Of course, you could start hiring content writers, but be careful when it comes to diversifying your services. If only a few clients show interest, that doesn’t mean you’ve spotted a trend. Also, what if those clients churn? You’ll be left with content writers who have nothing to do. White labeling reduces that risk because the partner agency has to worry about growing their customer base.

Tap into your data

Regardless if you’re using a client portal for agencies, a CRM or other tools—you have a lot of data at your disposal. Use it to your advantage by trying to understand if

  • you’re making enough money,

  • you’re attracting the right customers,

  • which plans are the most popular, and

  • how pricing changes impact your business.

SPP admin dashboard reports

In Service Provider Pro, you can look at a variety of reports to get a better understanding of your subscription business. But you can also use tools such as ProfitWell or Baremetrics, the former being free (unless you need one of the paid tools). With ProfitWell, you not only get information about your recurring revenue (monthly, annual, per user), but also an overview of your cash flow, refunds, different stats about your retention as well as acquisition and growth.
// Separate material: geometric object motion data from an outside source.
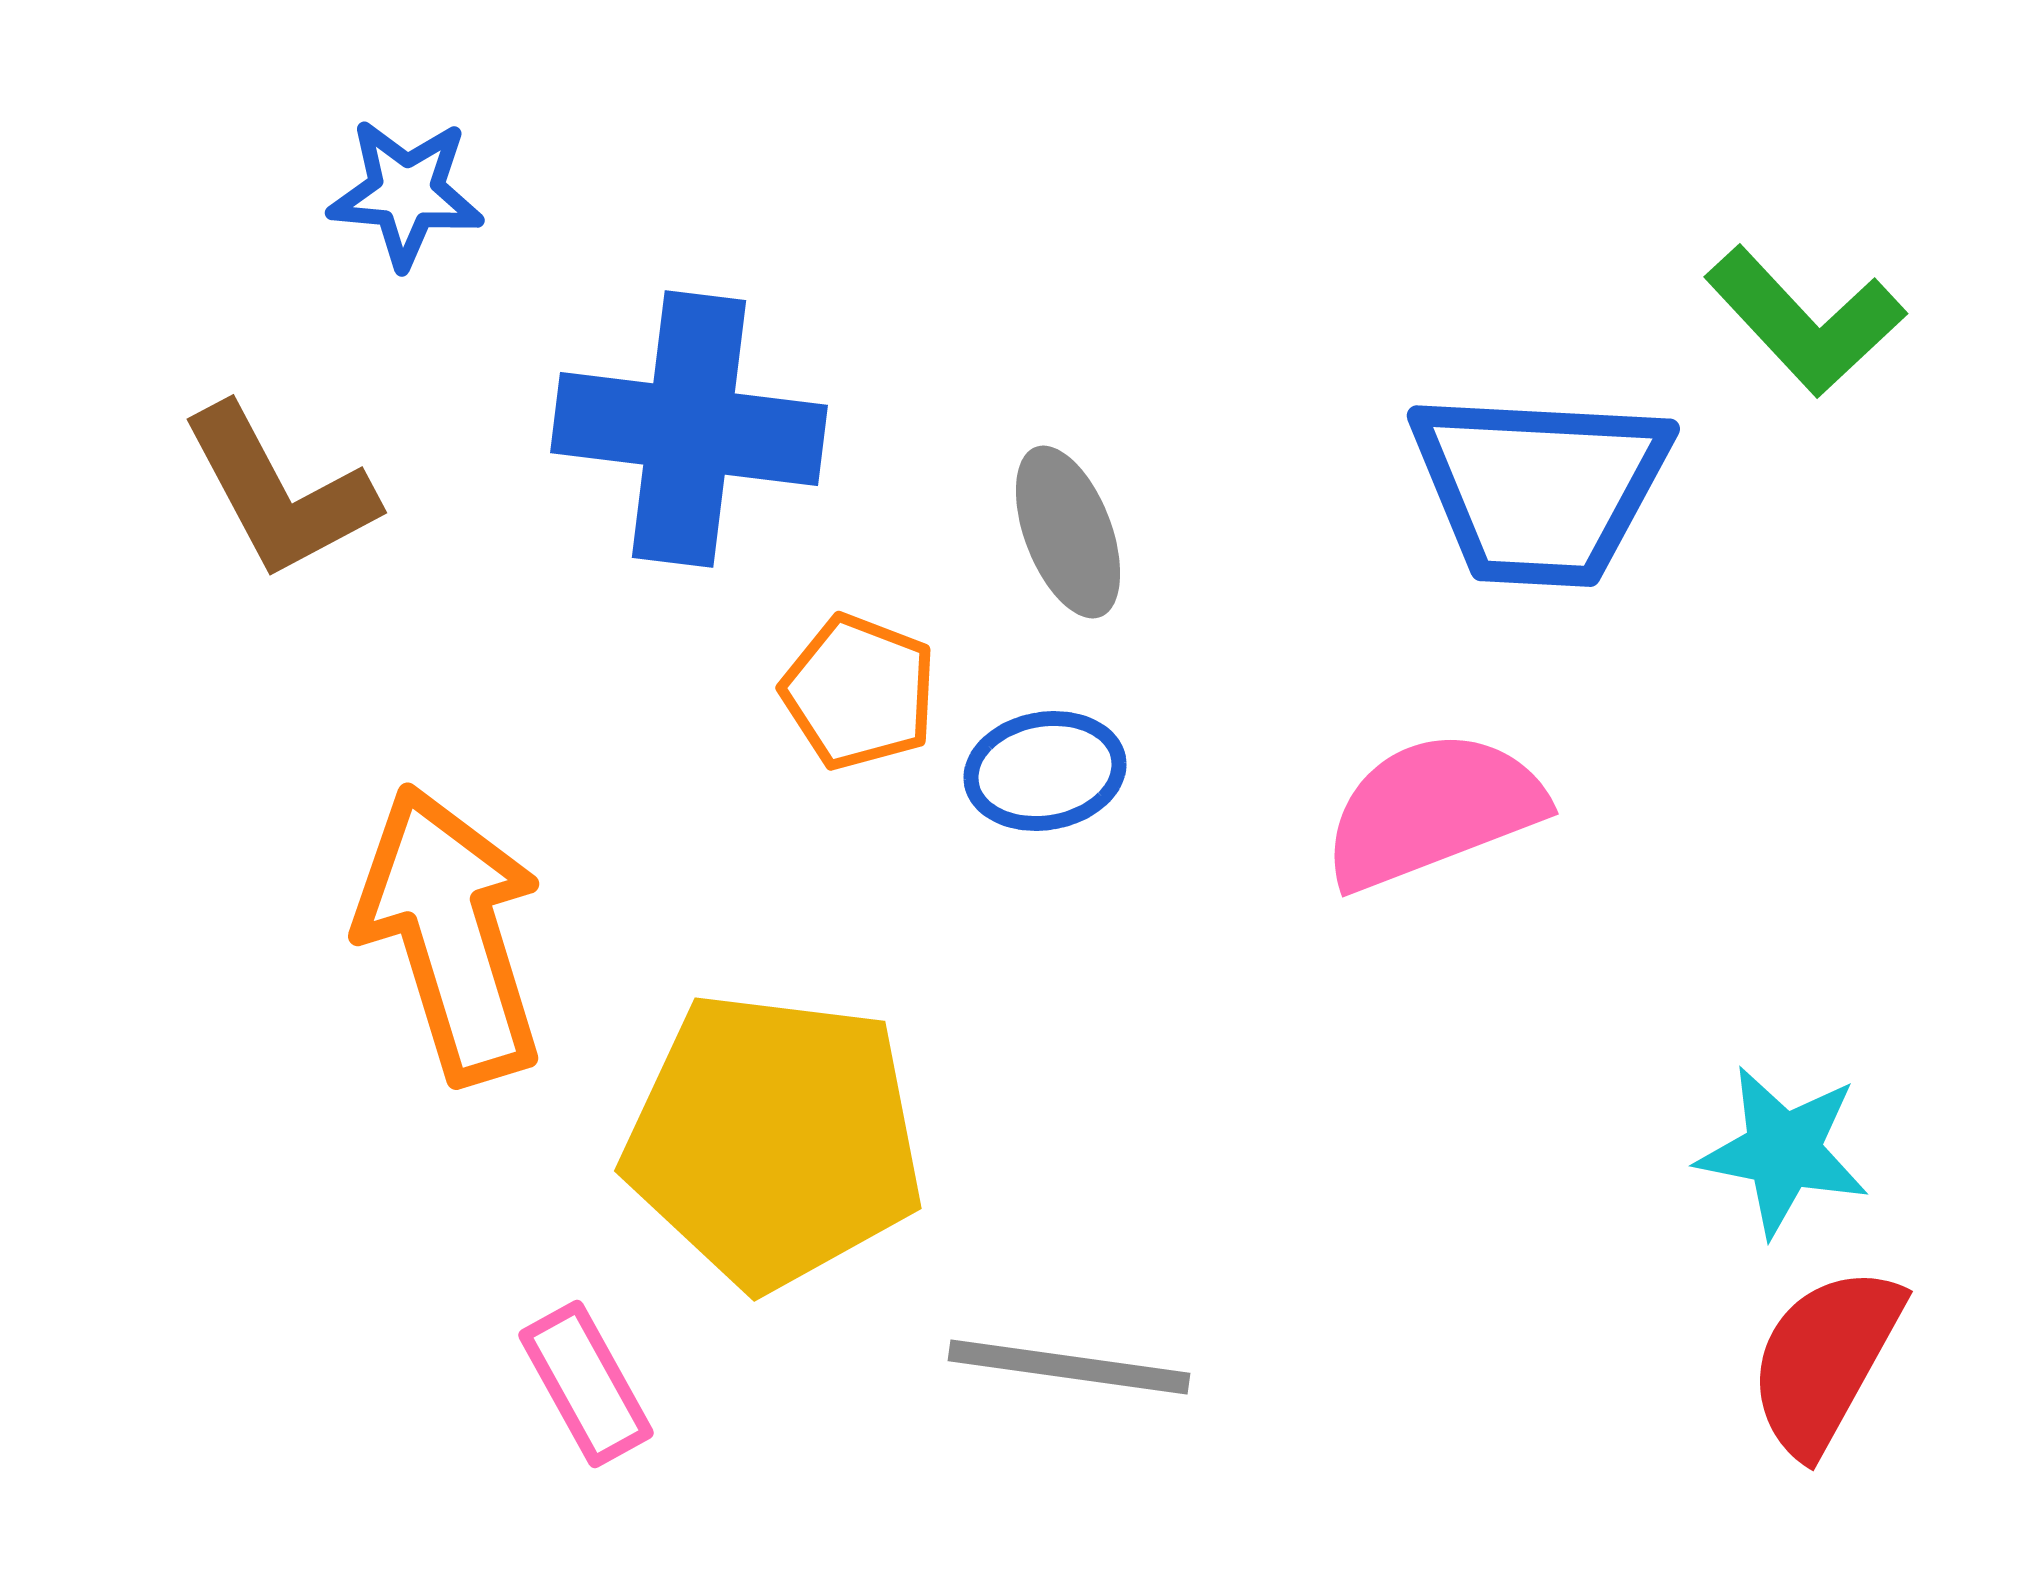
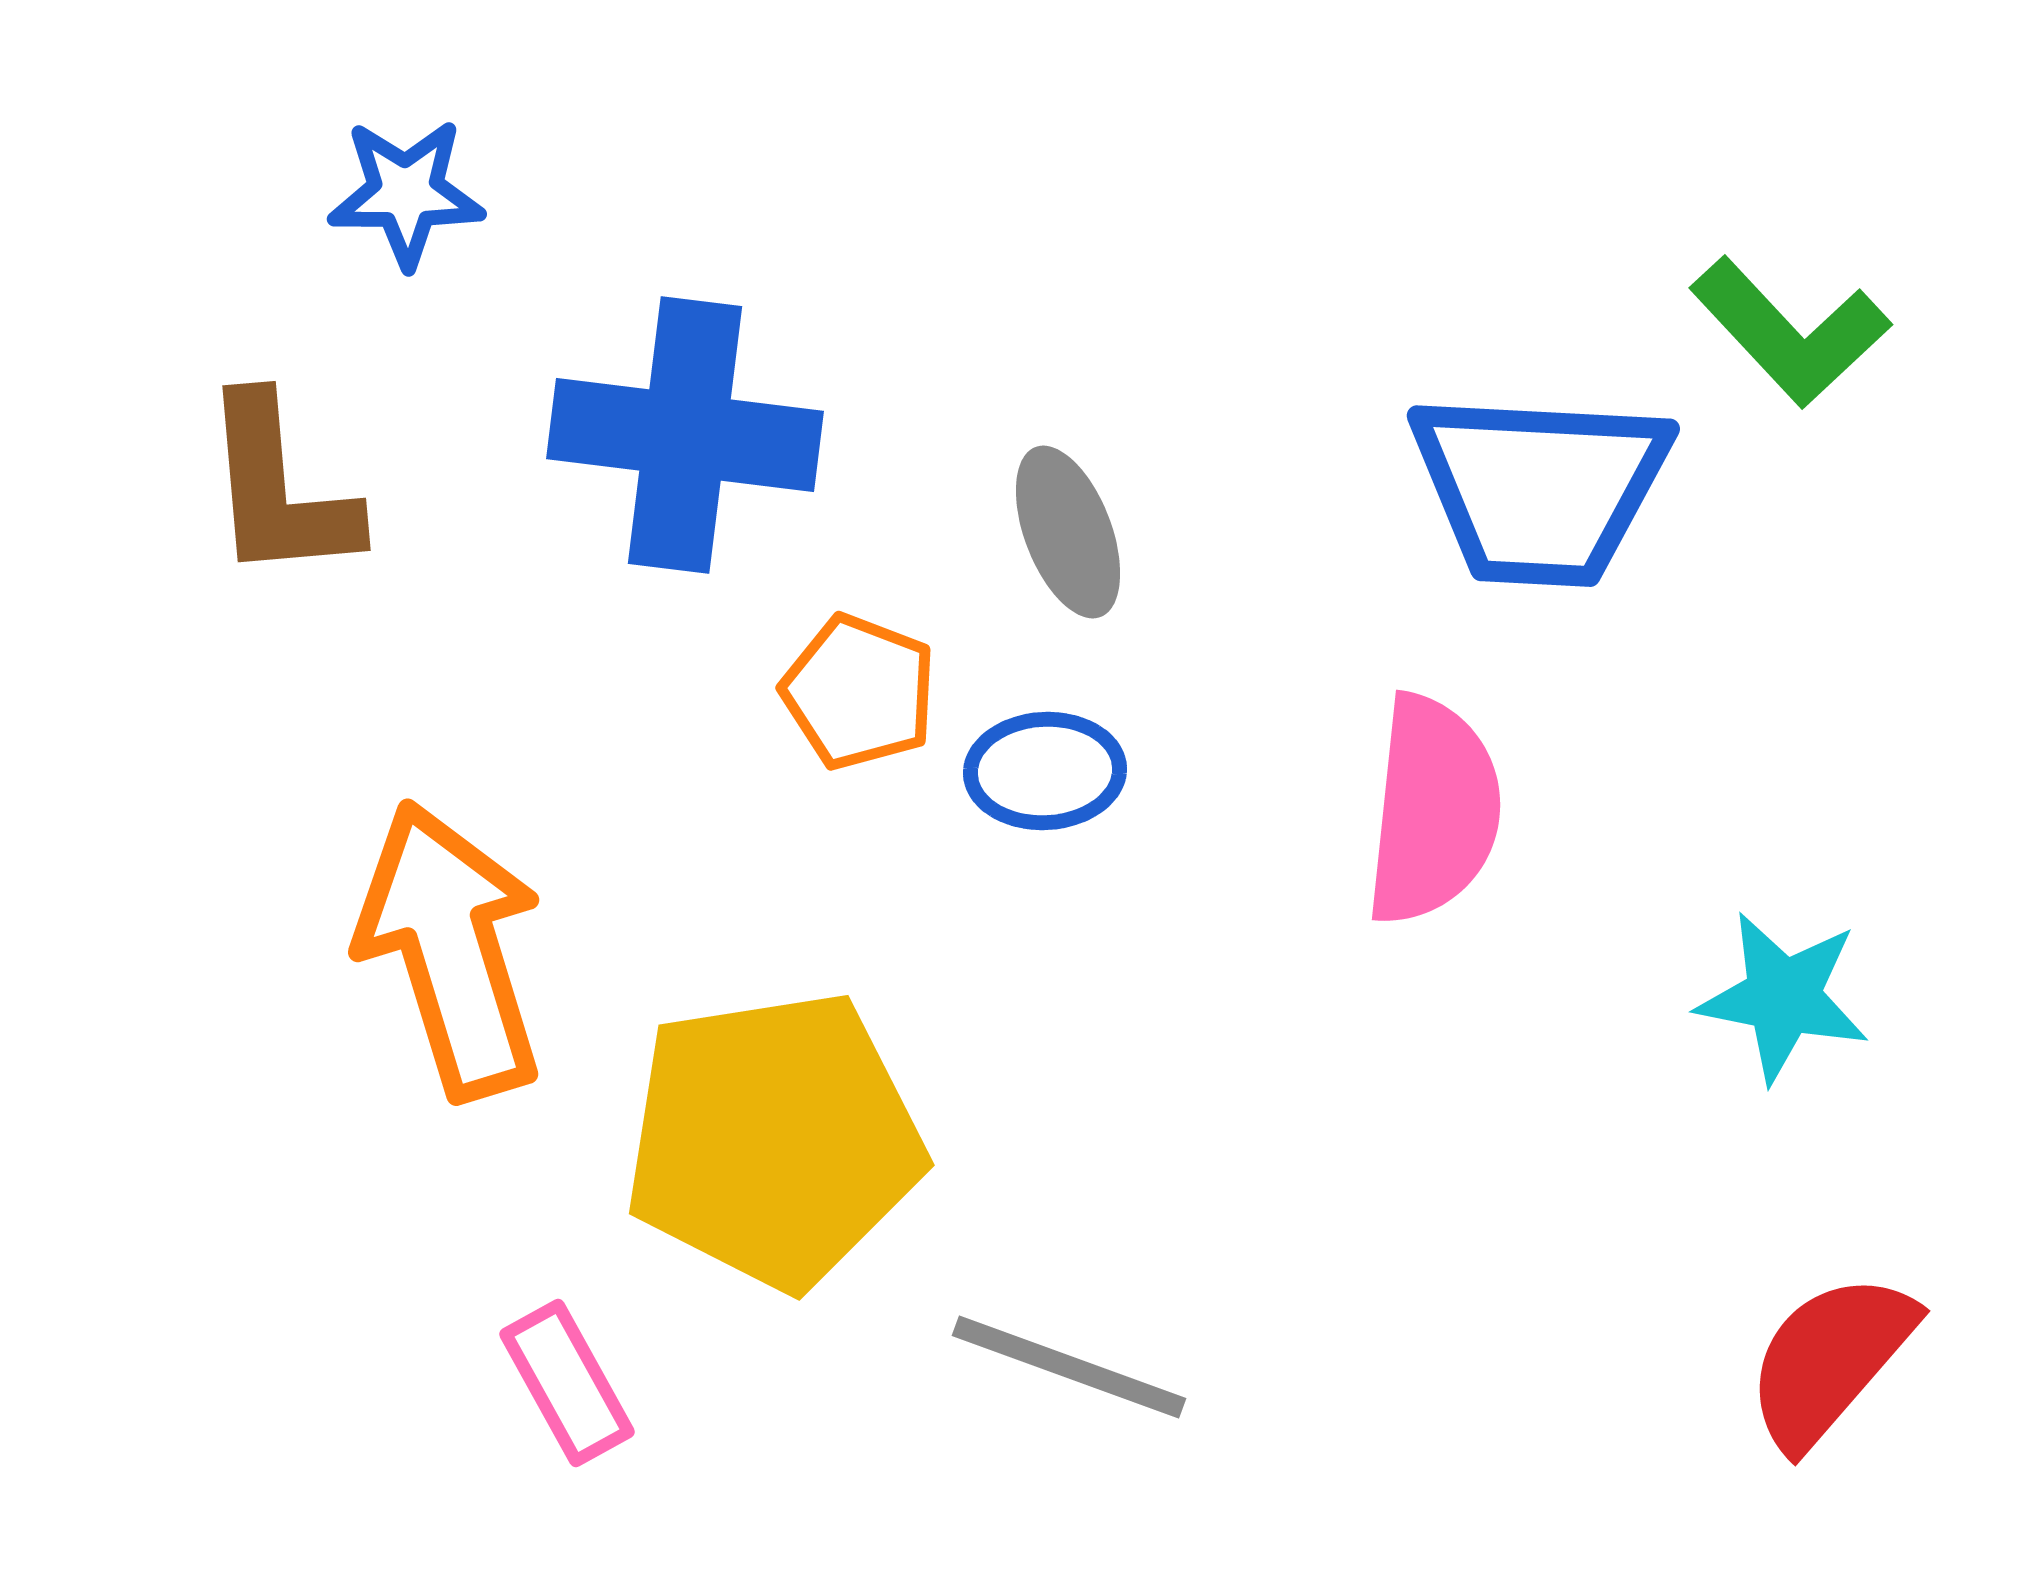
blue star: rotated 5 degrees counterclockwise
green L-shape: moved 15 px left, 11 px down
blue cross: moved 4 px left, 6 px down
brown L-shape: moved 3 px up; rotated 23 degrees clockwise
blue ellipse: rotated 7 degrees clockwise
pink semicircle: rotated 117 degrees clockwise
orange arrow: moved 16 px down
yellow pentagon: rotated 16 degrees counterclockwise
cyan star: moved 154 px up
red semicircle: moved 5 px right; rotated 12 degrees clockwise
gray line: rotated 12 degrees clockwise
pink rectangle: moved 19 px left, 1 px up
This makes it easier to make decisions when it comes to hiring new employees, introducing (or removing) services, and when to contact customers in order to upsell them.

Embrace your subscription model

If you want to increase retention and reduce churn, you need to focus all your energy on your business model. Those relying on recurring subscriptions should focus a lot on retention by being proactive—meaning, prevent customers from canceling in any way you can.

Hopefully, the different retention strategies mentioned above will help you with this important task. But don’t be afraid to try out new strategies. I’ve seen some of our customers who’ve been quite inventive. You don’t have to reinvent the wheel, but sometimes a new coat of paint can do wonders. For instance, brand your loyalty program as a VIP program. Doesn’t that sound way more interesting?